Data items:
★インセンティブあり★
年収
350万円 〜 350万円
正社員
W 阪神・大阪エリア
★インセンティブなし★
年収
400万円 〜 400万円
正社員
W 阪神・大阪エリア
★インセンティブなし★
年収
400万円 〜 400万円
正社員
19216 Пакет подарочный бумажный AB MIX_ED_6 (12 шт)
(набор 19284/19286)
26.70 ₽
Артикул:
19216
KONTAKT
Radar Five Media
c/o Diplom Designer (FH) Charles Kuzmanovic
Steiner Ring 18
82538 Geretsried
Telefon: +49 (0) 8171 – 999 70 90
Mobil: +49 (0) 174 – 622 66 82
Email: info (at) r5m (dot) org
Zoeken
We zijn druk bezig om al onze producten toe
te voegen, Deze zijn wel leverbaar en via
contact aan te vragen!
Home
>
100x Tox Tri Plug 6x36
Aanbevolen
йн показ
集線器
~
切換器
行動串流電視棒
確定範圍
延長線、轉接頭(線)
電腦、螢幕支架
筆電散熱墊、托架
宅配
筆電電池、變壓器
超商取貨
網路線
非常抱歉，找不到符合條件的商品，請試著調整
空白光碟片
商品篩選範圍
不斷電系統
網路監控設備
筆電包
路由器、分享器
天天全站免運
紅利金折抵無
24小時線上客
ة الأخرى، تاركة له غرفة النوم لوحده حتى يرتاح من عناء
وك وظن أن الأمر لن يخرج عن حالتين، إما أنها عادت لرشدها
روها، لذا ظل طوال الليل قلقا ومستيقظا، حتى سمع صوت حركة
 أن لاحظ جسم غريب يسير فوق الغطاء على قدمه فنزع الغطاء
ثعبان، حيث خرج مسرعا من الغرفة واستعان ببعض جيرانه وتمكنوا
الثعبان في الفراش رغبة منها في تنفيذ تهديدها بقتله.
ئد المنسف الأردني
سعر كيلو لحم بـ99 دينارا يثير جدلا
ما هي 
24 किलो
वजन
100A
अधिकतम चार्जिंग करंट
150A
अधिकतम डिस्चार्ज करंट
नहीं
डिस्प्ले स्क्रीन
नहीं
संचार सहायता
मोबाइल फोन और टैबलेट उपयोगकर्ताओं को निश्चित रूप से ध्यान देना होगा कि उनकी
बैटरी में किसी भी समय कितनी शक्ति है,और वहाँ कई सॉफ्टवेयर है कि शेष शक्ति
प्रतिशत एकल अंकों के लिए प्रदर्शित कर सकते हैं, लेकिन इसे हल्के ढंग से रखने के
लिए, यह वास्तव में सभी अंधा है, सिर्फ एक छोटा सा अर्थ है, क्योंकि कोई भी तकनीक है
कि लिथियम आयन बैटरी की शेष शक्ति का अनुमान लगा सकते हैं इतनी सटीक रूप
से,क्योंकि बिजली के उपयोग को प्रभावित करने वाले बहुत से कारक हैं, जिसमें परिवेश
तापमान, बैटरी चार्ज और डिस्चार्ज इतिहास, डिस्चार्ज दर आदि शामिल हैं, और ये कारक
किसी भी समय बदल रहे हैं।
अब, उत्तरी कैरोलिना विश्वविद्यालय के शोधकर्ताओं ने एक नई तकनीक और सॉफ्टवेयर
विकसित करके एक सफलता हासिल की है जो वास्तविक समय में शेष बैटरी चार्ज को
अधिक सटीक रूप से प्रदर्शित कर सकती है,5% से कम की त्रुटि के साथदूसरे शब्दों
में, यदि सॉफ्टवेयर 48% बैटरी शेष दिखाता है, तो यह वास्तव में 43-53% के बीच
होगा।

EXERCISE DESCRIPTION = Give again, exactly as written, every line from the first one above through the line that has "अब, उत्तरी कैरोलिना" in it.

TASK SOLUTION =
★インセンティブあり★
年収
350万円 〜 350万円
正社員
W 阪神・大阪エリア
★インセンティブなし★
年収
400万円 〜 400万円
正社員
W 阪神・大阪エリア
★インセンティブなし★
年収
400万円 〜 400万円
正社員
19216 Пакет подарочный бумажный AB MIX_ED_6 (12 шт)
(набор 19284/19286)
26.70 ₽
Артикул:
19216
KONTAKT
Radar Five Media
c/o Diplom Designer (FH) Charles Kuzmanovic
Steiner Ring 18
82538 Geretsried
Telefon: +49 (0) 8171 – 999 70 90
Mobil: +49 (0) 174 – 622 66 82
Email: info (at) r5m (dot) org
Zoeken
We zijn druk bezig om al onze producten toe
te voegen, Deze zijn wel leverbaar en via
contact aan te vragen!
Home
>
100x Tox Tri Plug 6x36
Aanbevolen
йн показ
集線器
~
切換器
行動串流電視棒
確定範圍
延長線、轉接頭(線)
電腦、螢幕支架
筆電散熱墊、托架
宅配
筆電電池、變壓器
超商取貨
網路線
非常抱歉，找不到符合條件的商品，請試著調整
空白光碟片
商品篩選範圍
不斷電系統
網路監控設備
筆電包
路由器、分享器
天天全站免運
紅利金折抵無
24小時線上客
ة الأخرى، تاركة له غرفة النوم لوحده حتى يرتاح من عناء
وك وظن أن الأمر لن يخرج عن حالتين، إما أنها عادت لرشدها
روها، لذا ظل طوال الليل قلقا ومستيقظا، حتى سمع صوت حركة
 أن لاحظ جسم غريب يسير فوق الغطاء على قدمه فنزع الغطاء
ثعبان، حيث خرج مسرعا من الغرفة واستعان ببعض جيرانه وتمكنوا
الثعبان في الفراش رغبة منها في تنفيذ تهديدها بقتله.
ئد المنسف الأردني
سعر كيلو لحم بـ99 دينارا يثير جدلا
ما هي 
24 किलो
वजन
100A
अधिकतम चार्जिंग करंट
150A
अधिकतम डिस्चार्ज करंट
नहीं
डिस्प्ले स्क्रीन
नहीं
संचार सहायता
मोबाइल फोन और टैबलेट उपयोगकर्ताओं को निश्चित रूप से ध्यान देना होगा कि उनकी
बैटरी में किसी भी समय कितनी शक्ति है,और वहाँ कई सॉफ्टवेयर है कि शेष शक्ति
प्रतिशत एकल अंकों के लिए प्रदर्शित कर सकते हैं, लेकिन इसे हल्के ढंग से रखने के
लिए, यह वास्तव में सभी अंधा है, सिर्फ एक छोटा सा अर्थ है, क्योंकि कोई भी तकनीक है
कि लिथियम आयन बैटरी की शेष शक्ति का अनुमान लगा सकते हैं इतनी सटीक रूप
से,क्योंकि बिजली के उपयोग को प्रभावित करने वाले बहुत से कारक हैं, जिसमें परिवेश
तापमान, बैटरी चार्ज और डिस्चार्ज इतिहास, डिस्चार्ज दर आदि शामिल हैं, और ये कारक
किसी भी समय बदल रहे हैं।
अब, उत्तरी कैरोलिना विश्वविद्यालय के शोधकर्ताओं ने एक नई तकनीक और सॉफ्टवेयर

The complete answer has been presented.